Q391 Lady Hermon: In relation to the cases that you are taking forward with families, to what extent does your organisation actually supply or assist the families in presenting lists of questions to HET?

Ms Winter: It depends on what the family wants. Sometimes the family comes with their own list of questions that they have already developed. The attitude we have taken to the HET is that there is no point with an experiment like that - and it is a unique experiment - setting it up to fail. We have tried to assist them as much as we can. For example, they will tell us what cases they are working on at the moment and ask us if we have any information. If we do, if it is publicly available information, we will just point them to it; if it is confidential information we will ask the family whether they are happy for us to pass that information on. In some of the cases we worked on, partly because of the problem that Mr Murphy was mentioning of their being such a paucity of evidence available in some cases to the Historic Enquiries Team, we have done our own research and produced a report on the case and handed over to the HET everything we have discovered. We do not have their powers or their resources, but I do think that we are often able to suggest lines of enquiry to them that they have found useful to follow.

Q392 Lady Hermon: How is your organisation able to come forward with those lines of enquiry?

Ms Winter: It is very standard research work. We go to the cuttings library in Belfast. We get the inquest papers if there was an inquest - there usually was - and then there are witness statements there and so. We interview the family themselves and sometimes we will interview witnesses if they are still around.

Q393 Lady Hermon: Does your organisation actually supply questions on behalf of the family to HET?

Ms Winter: If the family asks us to, yes, but it is always in consultation with the family. They are not our questions, they are their questions.

Q394 Lady Hermon: Moving to the Police Ombudsman, I was quite disconcerted by some of the comments about the Police Ombudsman's work. You have made an assessment that in fact the investigation of the Police Ombudsman's Office is "patchy and superficial in some cases".

Ms Winter: Yes, in some cases.

Q395 Lady Hermon: Since those cases are presumably in the public domain already and the reports are published and therefore confidentiality does not attach to them, could you give us some examples of where it is patchy and superficial and some that you would say were good investigations by Nuala O'Loan and her team? She was there a very long time, seven years.
+++++
> Exercise tasks:
a) For each statement, say whether it agrees with the transcript above. Answer yes or no and quote the words that settle it. (i) Ms Winter says her organization has the same powers as the HET. (ii) Her organization's research includes visits to the cuttings library in Belfast. (iii) Questions the organization supplies to the HET are its own rather than the family's.
b) Please reproduce the transcript word for word, everything from "Ms Winter: It is" down to "family to HET?".

> Information shown:
+++++
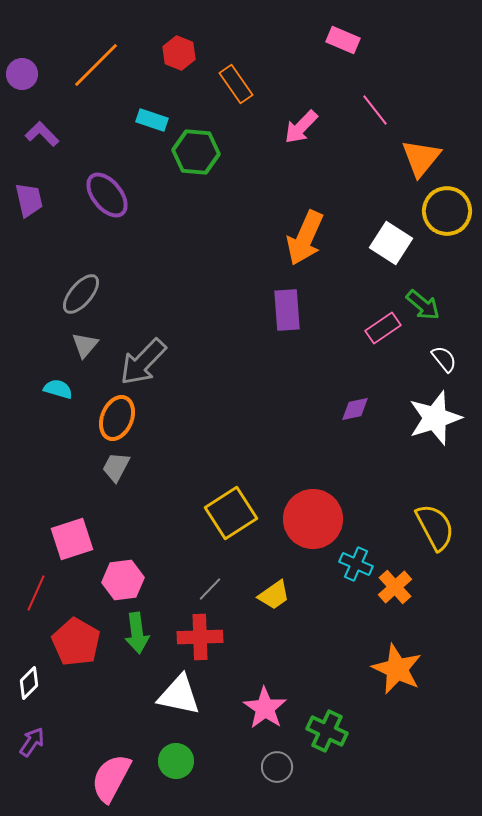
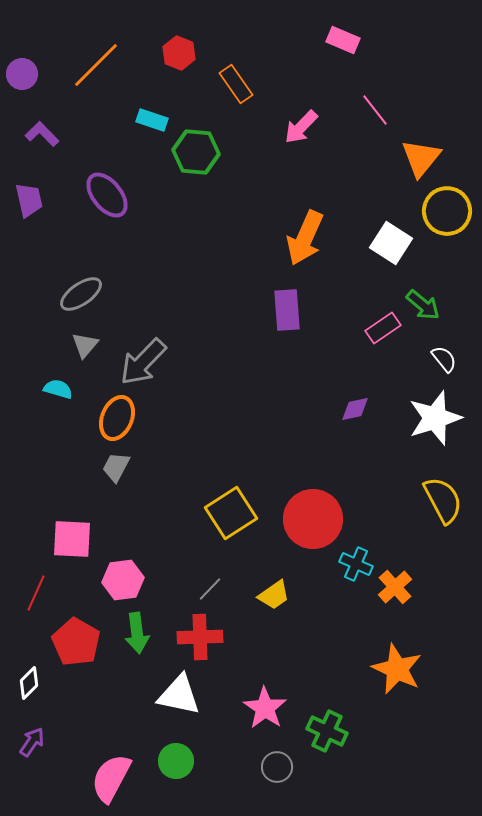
gray ellipse at (81, 294): rotated 15 degrees clockwise
yellow semicircle at (435, 527): moved 8 px right, 27 px up
pink square at (72, 539): rotated 21 degrees clockwise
+++++
> Task-by-task answers:
a)
(i) No: "We do not have their powers or their resources"
(ii) Yes: "We go to the cuttings library in Belfast."
(iii) No: "They are not our questions, they are their questions."

b)
Ms Winter: It is very standard research work. We go to the cuttings library in Belfast. We get the inquest papers if there was an inquest - there usually was - and then there are witness statements there and so. We interview the family themselves and sometimes we will interview witnesses if they are still around.

Q393 Lady Hermon: Does your organisation actually supply questions on behalf of the family to HET?